◆ Lista de tarefas:
a – Reproduza sem alterações a parte do trecho da entrevista que começa nas palavras "Estou quase dizendo" e vai até "própria brutalidade afetiva.", inclusive.
b – Transcreva literalmente as linhas dos registros, da que contém "acompañante, Mamaní Oganeku." até o final dos registros, com as duas pontas incluídas. Deixe as imagens fora da resposta.

◆ Trecho apresentado:
....

Estou quase dizendo que esperem (risos). Meu editor, Carlos Andreazza, está fascinado com a violência dos sentimentos, com a violência das relações humanas no livro. E quem acabou de fazer uma apresentação pequena, mas brilhante, foi a Lya Luft. O livro seria maior, mas cortei alguns contos de propósito. Eu quis me fixar no núcleo familiar. A família, afinal, é a sociedade. Eu falo do fracasso e dos desacordos das relações, do depauperamento das realidades e, ao mesmo tempo, da coragem de revelar sentimentos árduos, duros, primitivos... Há uma tonalidade primitiva em muitos contos. Acho muito importante ser capaz de conjugar esse lado primitivo dos sentimentos, que, de verdade, pautam as sociedades cosmopolitas, que pensam que estão ausentes disto e não estão. Ninguém está protegido. Nenhum véu, nenhum enigma nos protege da nossa própria brutalidade afetiva.
Nélida, nos conhecemos há anos e sempre tive curiosidade em lhe fazer uma pergunta: em que momento exatamente surgiu o seu primeiro impulso de escrever?

....

◆ Registros fornecidos:
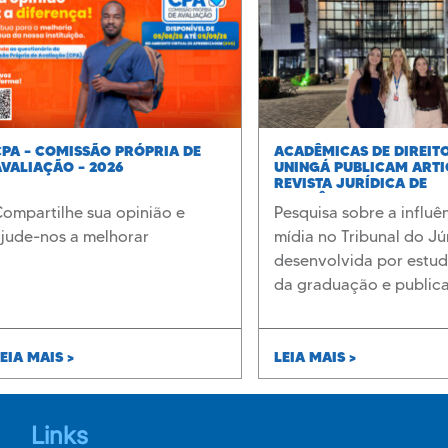
CPA – COMISSÃO PRÓPRIA DE
ACADÊMICAS DE DIREIT
AVALIAÇÃO – 2026
UNINGÁ PUBLICAM ART
REVISTA JURÍDICA DE
RELEVÂNCIA NACIONAL
ompartilhe sua opinião e
Pesquisa sobre a influê
ajude-nos a melhorar
mídia no Tribunal do Júr
desenvolvida por estu
da graduação e public
Revista dos Tribunais
EIA MAIS >
LEIA MAIS >
Links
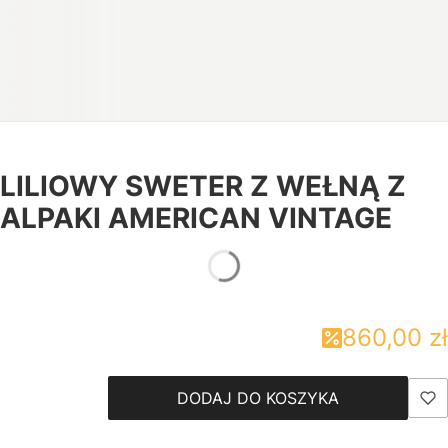
LILIOWY SWETER Z WEŁNĄ Z
ALPAKI AMERICAN VINTAGE
860,00 zł
DODAJ DO KOSZYKA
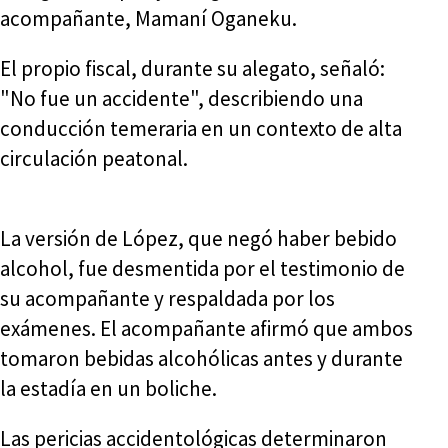
acompañante, Mamaní Oganeku.
El propio fiscal, durante su alegato, señaló:
"No fue un accidente", describiendo una
conducción temeraria en un contexto de alta
circulación peatonal.
La versión de López, que negó haber bebido
alcohol, fue desmentida por el testimonio de
su acompañante y respaldada por los
exámenes. El acompañante afirmó que ambos
tomaron bebidas alcohólicas antes y durante
la estadía en un boliche.
Las pericias accidentológicas determinaron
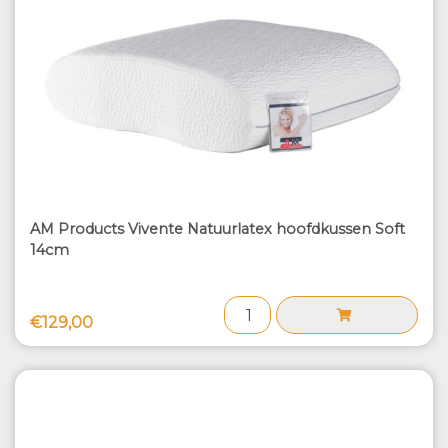
AM Products Vivente Natuurlatex hoofdkussen Soft
14cm
€129,00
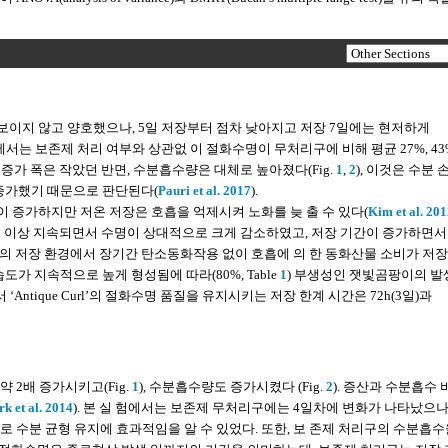
보이지 않고 양호했으나, 5일 저장부터 점차 낮아지고 저장 7일에는 현저하게
에서는 보존제 처리 여부와 상관없 이 절화수명이 무처리구에 비해 평균 27%, 43
 증가 폭은 작았던 반면, 수분흡수량은 대체로 높아졌다(Fig.
1
,
2
), 이것은 수분
 증가했기 때문으로 판단된다(
Pauri et al. 2017
).
 증가하지만 저온 저장은 호흡을 억제시켜 노화를 늦 출 수 있다(
Kim et al. 201
 기간이 5일 이상 지속되면서 수명이 상대적으로 크게 감소하였고, 저장 기간이 증가하면서
조건의 저장 환경에서 장기간 탄소동화작용 없이 호흡에 의 한 동화산물 소비가 저장
가 지속적으로 높게 형성됨에 따라(80%, Table
1
) 부생성인 잿빛곰팡이의 발
라서 ‘Antique Curl’의 절화수명 품질을 유지시키는 저장 한계 시간은 72h(3일)과
 약 2배 증가시키고(Fig.
1
), 수분흡수량도 증가시켰다 (Fig.
2
). 증산과 수분흡수
rk et al. 2014
). 본 실 험에서는 보존제 무처리구에는 4일차에 변화가 나타났으나
로 수분 균형 유지에 효과적임을 알 수 있었다. 또한, 보 존제 처리구의 수분흡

....

◆ Respostas escritas:
a –
Estou quase dizendo que esperem (risos). Meu editor, Carlos Andreazza, está fascinado com a violência dos sentimentos, com a violência das relações humanas no livro. E quem acabou de fazer uma apresentação pequena, mas brilhante, foi a Lya Luft. O livro seria maior, mas cortei alguns contos de propósito. Eu quis me fixar no núcleo familiar. A família, afinal, é a sociedade. Eu falo do fracasso e dos desacordos das relações, do depauperamento das realidades e, ao mesmo tempo, da coragem de revelar sentimentos árduos, duros, primitivos... Há uma tonalidade primitiva em muitos contos. Acho muito importante ser capaz de conjugar esse lado primitivo dos sentimentos, que, de verdade, pautam as sociedades cosmopolitas, que pensam que estão ausentes disto e não estão. Ninguém está protegido. Nenhum véu, nenhum enigma nos protege da nossa própria brutalidade afetiva.

b –
acompañante, Mamaní Oganeku.
El propio fiscal, durante su alegato, señaló:
"No fue un accidente", describiendo una
conducción temeraria en un contexto de alta
circulación peatonal.
La versión de López, que negó haber bebido
alcohol, fue desmentida por el testimonio de
su acompañante y respaldada por los
exámenes. El acompañante afirmó que ambos
tomaron bebidas alcohólicas antes y durante
la estadía en un boliche.
Las pericias accidentológicas determinaron
AM Products Vivente Natuurlatex hoofdkussen Soft
14cm
€129,00
보이지 않고 양호했으나, 5일 저장부터 점차 낮아지고 저장 7일에는 현저하게
에서는 보존제 처리 여부와 상관없 이 절화수명이 무처리구에 비해 평균 27%, 43
 증가 폭은 작았던 반면, 수분흡수량은 대체로 높아졌다(Fig.
1
,
2
), 이것은 수분
 증가했기 때문으로 판단된다(
Pauri et al. 2017
).
 증가하지만 저온 저장은 호흡을 억제시켜 노화를 늦 출 수 있다(
Kim et al. 201
 기간이 5일 이상 지속되면서 수명이 상대적으로 크게 감소하였고, 저장 기간이 증가하면서
조건의 저장 환경에서 장기간 탄소동화작용 없이 호흡에 의 한 동화산물 소비가 저장
가 지속적으로 높게 형성됨에 따라(80%, Table
1
) 부생성인 잿빛곰팡이의 발
라서 ‘Antique Curl’의 절화수명 품질을 유지시키는 저장 한계 시간은 72h(3일)과
 약 2배 증가시키고(Fig.
1
), 수분흡수량도 증가시켰다 (Fig.
2
). 증산과 수분흡수
rk et al. 2014
). 본 실 험에서는 보존제 무처리구에는 4일차에 변화가 나타났으나
로 수분 균형 유지에 효과적임을 알 수 있었다. 또한, 보 존제 처리구의 수분흡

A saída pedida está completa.